§ **Records for the exercise**
☆ ☆ ☆ ☆ ☆

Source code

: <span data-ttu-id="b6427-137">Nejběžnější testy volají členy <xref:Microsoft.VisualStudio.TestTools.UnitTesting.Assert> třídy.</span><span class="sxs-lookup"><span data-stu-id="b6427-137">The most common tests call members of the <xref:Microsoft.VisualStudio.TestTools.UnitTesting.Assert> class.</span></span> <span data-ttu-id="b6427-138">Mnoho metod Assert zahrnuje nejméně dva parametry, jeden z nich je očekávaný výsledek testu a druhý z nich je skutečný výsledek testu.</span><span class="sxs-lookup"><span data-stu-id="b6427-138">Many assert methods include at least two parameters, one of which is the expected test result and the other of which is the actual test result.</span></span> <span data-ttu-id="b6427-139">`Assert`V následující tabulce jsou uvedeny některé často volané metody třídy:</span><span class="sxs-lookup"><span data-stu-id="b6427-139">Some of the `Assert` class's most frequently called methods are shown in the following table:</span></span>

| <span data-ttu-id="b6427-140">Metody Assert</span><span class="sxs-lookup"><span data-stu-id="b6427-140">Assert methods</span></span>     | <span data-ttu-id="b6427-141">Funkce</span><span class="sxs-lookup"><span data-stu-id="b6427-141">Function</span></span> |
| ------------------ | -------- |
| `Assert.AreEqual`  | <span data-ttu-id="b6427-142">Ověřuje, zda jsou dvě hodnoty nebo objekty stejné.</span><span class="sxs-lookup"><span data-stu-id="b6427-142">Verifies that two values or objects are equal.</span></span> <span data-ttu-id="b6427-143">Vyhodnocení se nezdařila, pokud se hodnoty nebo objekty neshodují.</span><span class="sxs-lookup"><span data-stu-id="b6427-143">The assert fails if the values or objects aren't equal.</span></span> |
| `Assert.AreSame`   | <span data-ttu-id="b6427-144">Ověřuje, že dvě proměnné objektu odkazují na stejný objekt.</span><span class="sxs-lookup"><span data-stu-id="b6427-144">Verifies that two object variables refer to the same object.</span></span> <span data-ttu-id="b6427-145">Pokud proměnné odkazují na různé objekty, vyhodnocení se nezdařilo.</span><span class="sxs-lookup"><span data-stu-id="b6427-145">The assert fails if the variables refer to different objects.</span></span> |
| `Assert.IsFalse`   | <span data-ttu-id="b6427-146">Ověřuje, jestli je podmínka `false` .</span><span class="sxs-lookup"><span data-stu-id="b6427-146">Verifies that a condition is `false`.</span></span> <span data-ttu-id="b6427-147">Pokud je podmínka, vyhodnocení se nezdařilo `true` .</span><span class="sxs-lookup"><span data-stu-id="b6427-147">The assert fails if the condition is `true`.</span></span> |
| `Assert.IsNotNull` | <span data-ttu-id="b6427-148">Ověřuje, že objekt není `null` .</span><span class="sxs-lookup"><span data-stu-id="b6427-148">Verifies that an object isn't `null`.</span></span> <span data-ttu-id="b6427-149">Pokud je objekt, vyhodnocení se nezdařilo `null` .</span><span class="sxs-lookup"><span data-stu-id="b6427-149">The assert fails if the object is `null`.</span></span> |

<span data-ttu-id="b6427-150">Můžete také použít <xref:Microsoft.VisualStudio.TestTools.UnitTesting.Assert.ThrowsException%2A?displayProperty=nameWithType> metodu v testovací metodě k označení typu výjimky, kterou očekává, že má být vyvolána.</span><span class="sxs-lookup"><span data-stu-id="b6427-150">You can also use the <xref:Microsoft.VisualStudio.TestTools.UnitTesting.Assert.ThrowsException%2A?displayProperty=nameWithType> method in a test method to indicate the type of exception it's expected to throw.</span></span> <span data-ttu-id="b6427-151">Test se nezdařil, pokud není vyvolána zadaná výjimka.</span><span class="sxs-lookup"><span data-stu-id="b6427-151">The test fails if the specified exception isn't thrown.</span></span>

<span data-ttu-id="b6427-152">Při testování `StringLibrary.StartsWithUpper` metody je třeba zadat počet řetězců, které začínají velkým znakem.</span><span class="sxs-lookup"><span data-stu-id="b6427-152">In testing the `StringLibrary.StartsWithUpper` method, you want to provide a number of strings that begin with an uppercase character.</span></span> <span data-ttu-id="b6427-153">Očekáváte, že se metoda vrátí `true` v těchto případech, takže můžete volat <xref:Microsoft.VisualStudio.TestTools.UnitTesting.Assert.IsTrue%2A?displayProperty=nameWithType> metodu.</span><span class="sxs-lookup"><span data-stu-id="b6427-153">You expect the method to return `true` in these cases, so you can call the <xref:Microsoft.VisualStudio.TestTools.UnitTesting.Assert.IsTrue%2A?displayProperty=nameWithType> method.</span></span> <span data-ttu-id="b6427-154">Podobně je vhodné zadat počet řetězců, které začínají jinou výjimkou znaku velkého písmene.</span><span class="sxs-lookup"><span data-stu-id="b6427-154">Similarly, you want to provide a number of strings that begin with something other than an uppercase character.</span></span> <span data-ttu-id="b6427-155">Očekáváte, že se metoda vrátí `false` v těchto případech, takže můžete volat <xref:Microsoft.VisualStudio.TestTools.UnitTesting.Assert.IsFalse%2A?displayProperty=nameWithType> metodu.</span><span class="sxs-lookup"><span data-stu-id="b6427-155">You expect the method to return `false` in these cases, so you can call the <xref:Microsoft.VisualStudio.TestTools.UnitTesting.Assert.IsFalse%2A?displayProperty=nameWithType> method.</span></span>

☆ ☆ ☆ ☆ ☆

§ **Work required**
Copy out every line of the records that contains the string "objekty".

§ **Solved exercise**
| `Assert.AreEqual`  | <span data-ttu-id="b6427-142">Ověřuje, zda jsou dvě hodnoty nebo objekty stejné.</span><span class="sxs-lookup"><span data-stu-id="b6427-142">Verifies that two values or objects are equal.</span></span> <span data-ttu-id="b6427-143">Vyhodnocení se nezdařila, pokud se hodnoty nebo objekty neshodují.</span><span class="sxs-lookup"><span data-stu-id="b6427-143">The assert fails if the values or objects aren't equal.</span></span> |
| `Assert.AreSame`   | <span data-ttu-id="b6427-144">Ověřuje, že dvě proměnné objektu odkazují na stejný objekt.</span><span class="sxs-lookup"><span data-stu-id="b6427-144">Verifies that two object variables refer to the same object.</span></span> <span data-ttu-id="b6427-145">Pokud proměnné odkazují na různé objekty, vyhodnocení se nezdařilo.</span><span class="sxs-lookup"><span data-stu-id="b6427-145">The assert fails if the variables refer to different objects.</span></span> |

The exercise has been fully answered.